9. Unlike a duty, tax, fee or charge on fuel consumption, the scheme introduced by Directive 2003/87 establishing a scheme for greenhouse gas emission allowance trading within the Community, as amended by Directive 2008/101, apart from the fact that it is not intended to generate revenue for the public authorities, does not in any way enable the establishment, applying a basis of assessment and a rate defined in advance, of an amount that must be payable per tonne of fuel consumed for all the flights carried out in a calendar year.

Thus, it cannot be asserted that Directive 2008/101 involves a form of obligatory levy in favour of the public authorities that might be regarded as constituting a customs duty, tax, fee or charge on fuel held or consumed by aircraft operators. The fact that aircraft operators may acquire additional allowances to cover their actual emissions not only from other operators but also from the public authorities when they auction 15% of the total quantity of allowances is not in any way capable of casting doubt on that finding.
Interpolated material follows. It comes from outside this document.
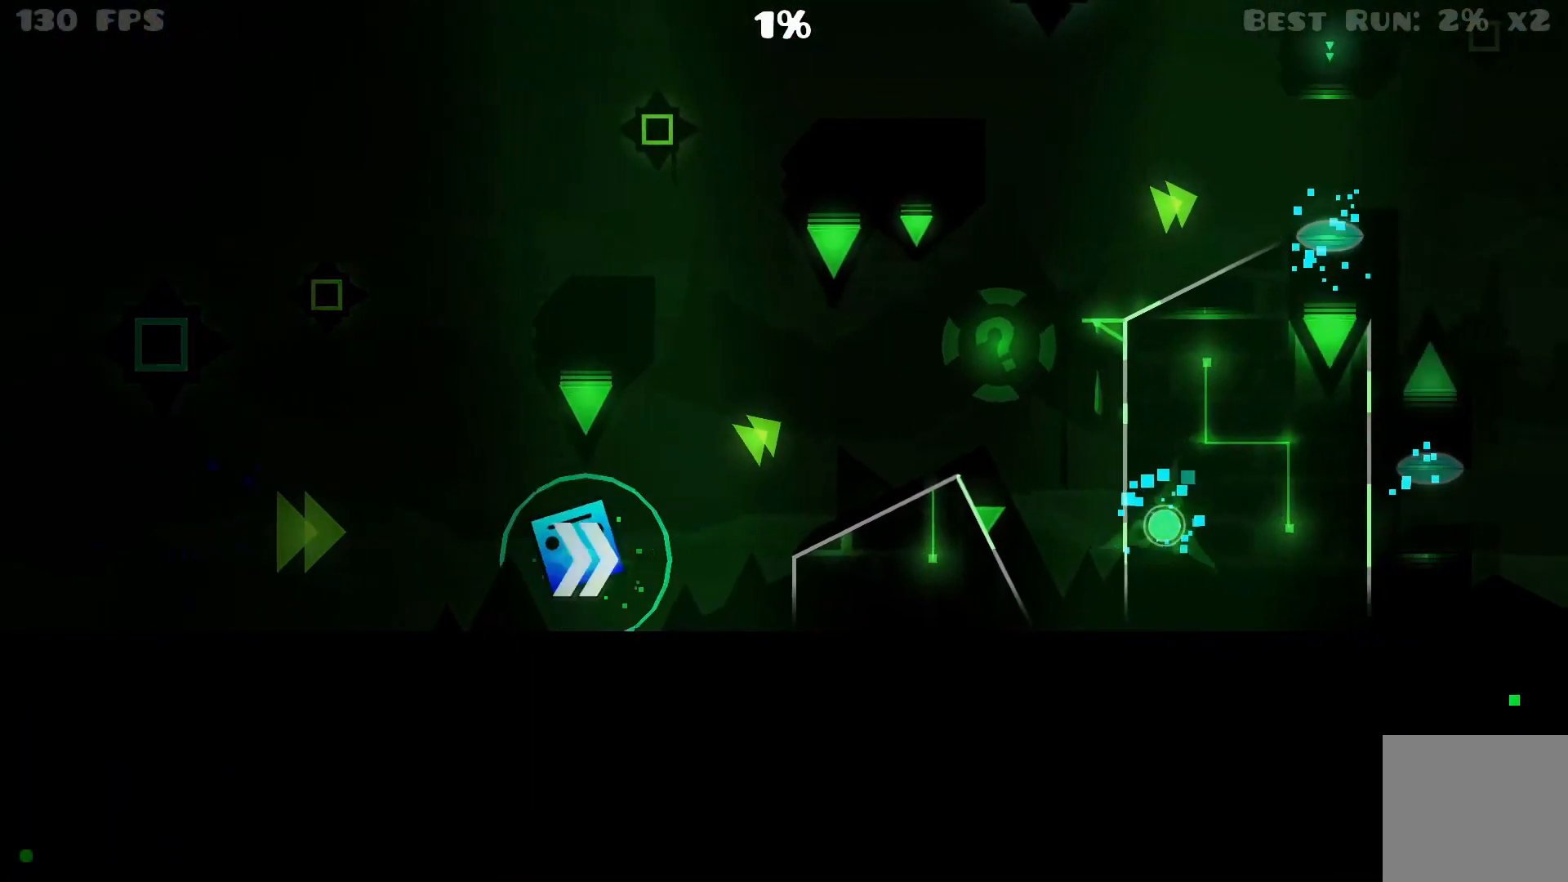
{"buttons": ["A", "R2"], "events": [[167, "A", "up"], [267, "R2", "up"], [450, "A", "down"], [450, "R2", "down"]]}
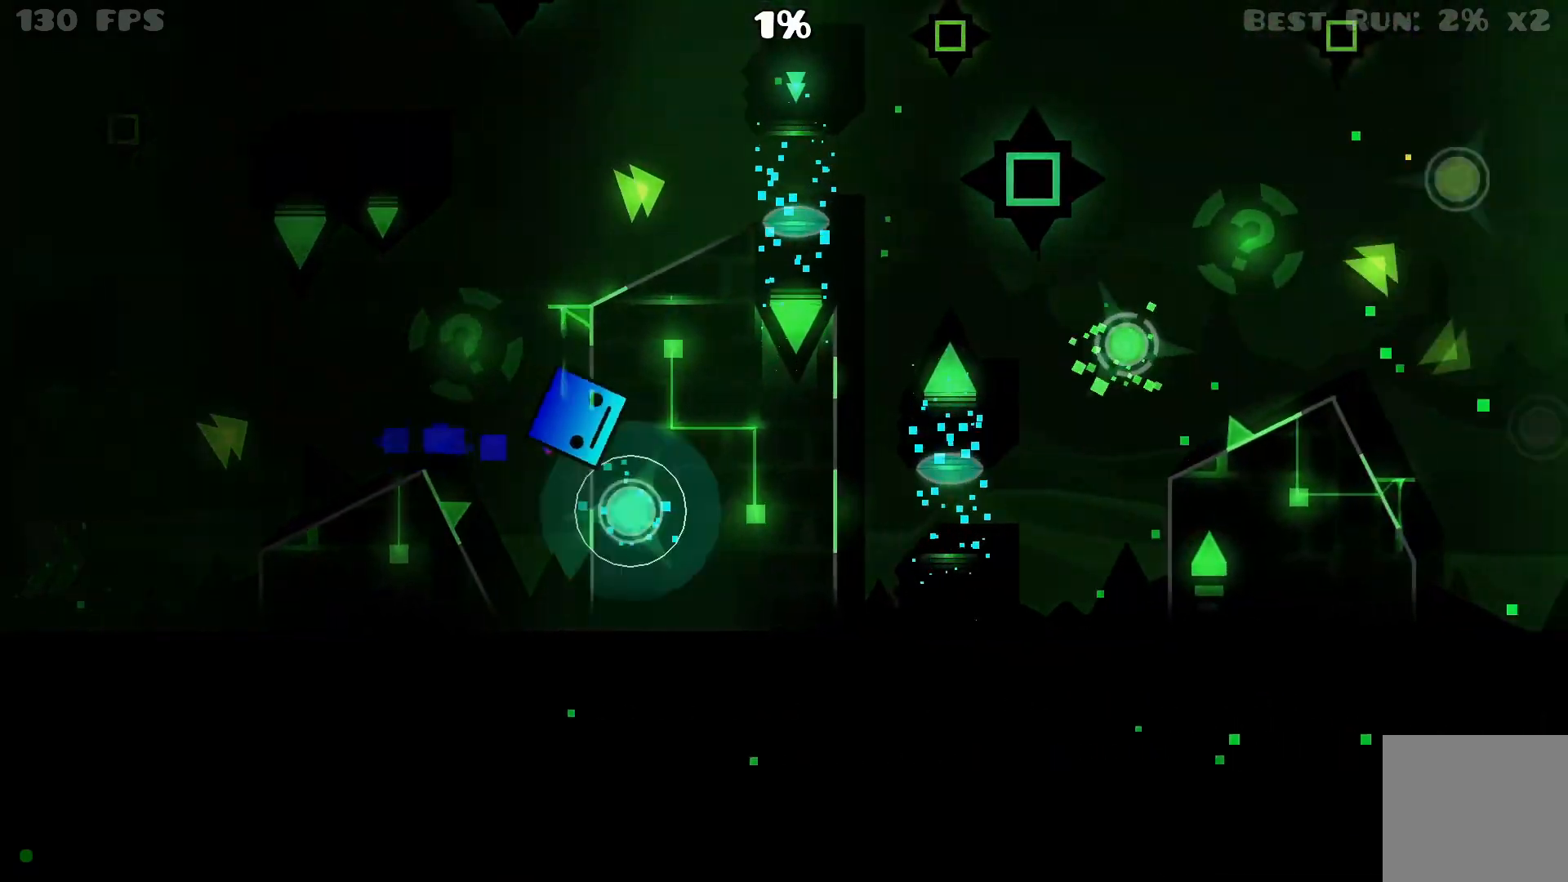
{"buttons": ["A", "R2"], "events": [[217, "A", "up"], [233, "R2", "up"], [367, "R2", "down"], [383, "A", "down"]]}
Consequently, in extending the application of Directive 2003/87 to aviation, Directive 2008/101 does not in any way infringe the obligation, applicable to the fuel load, to grant exemption, as laid down in Article 11(1) and (2)(c) of the Air Transport Agreement concluded between the European Community and its Member States, of the one part, and the United States of America, of the other part, given that the allowance trading scheme, by reason of its particular features, constitutes a market-based measure and not a duty, tax, fee or charge on the fuel load.

(see paras 143, 145-147)

10. The objective formulated in Article 25a of Directive 2003/87 establishing a scheme for greenhouse gas emission allowance trading within the Community as amended by Directive 2008/101, which seeks to ensure optimal interaction between the European Union allowance trading scheme and market-based measures that may be adopted by third States, so that those schemes are not applied twice to aircraft operating on international routes, be they registered in a Member State or in a third State, corresponds to the objective underlying Article 15(7) of the Air Transport Agreement concluded between the European Community and its Member States, of the one part, and the United States of America, of the other part (‘the Open Skies Agreement’).

Furthermore, the second sentence of Article 15(3) of the Open Skies Agreement, read in conjunction with Article 3(4) of the agreement, does not prevent the parties thereto from adopting measures that would limit the volume of traffic, frequency or regularity of service, or the aircraft type operated by the airlines established in the territory of those parties, when such measures are linked to protection of the environment. Article 3(4) of the agreement expressly provides that neither of the parties to the agreement may impose such limitations ‘except as may be required for … environmental … reasons’. Article 15(3) of the agreement, read in conjunction with Articles 2 and 3(4) thereof, provides however that, when the parties to the agreement adopt such environmental measures, they must be applied in a non-discriminatory manner to the airlines concerned.

As is apparent from the express terms of recital 21 in the preamble to Directive 2008/101, the European Union has provided for uniform and non-discriminatory application of the allowance trading scheme to all aircraft operators on routes which depart from or arrive at an aerodrome situated in the territory of a Member State. Consequently, Directive 2008/101 is not invalid in the light of Article 15(3) of the Open Skies Agreement, read in conjunction with Articles 2 and 3(4) thereof.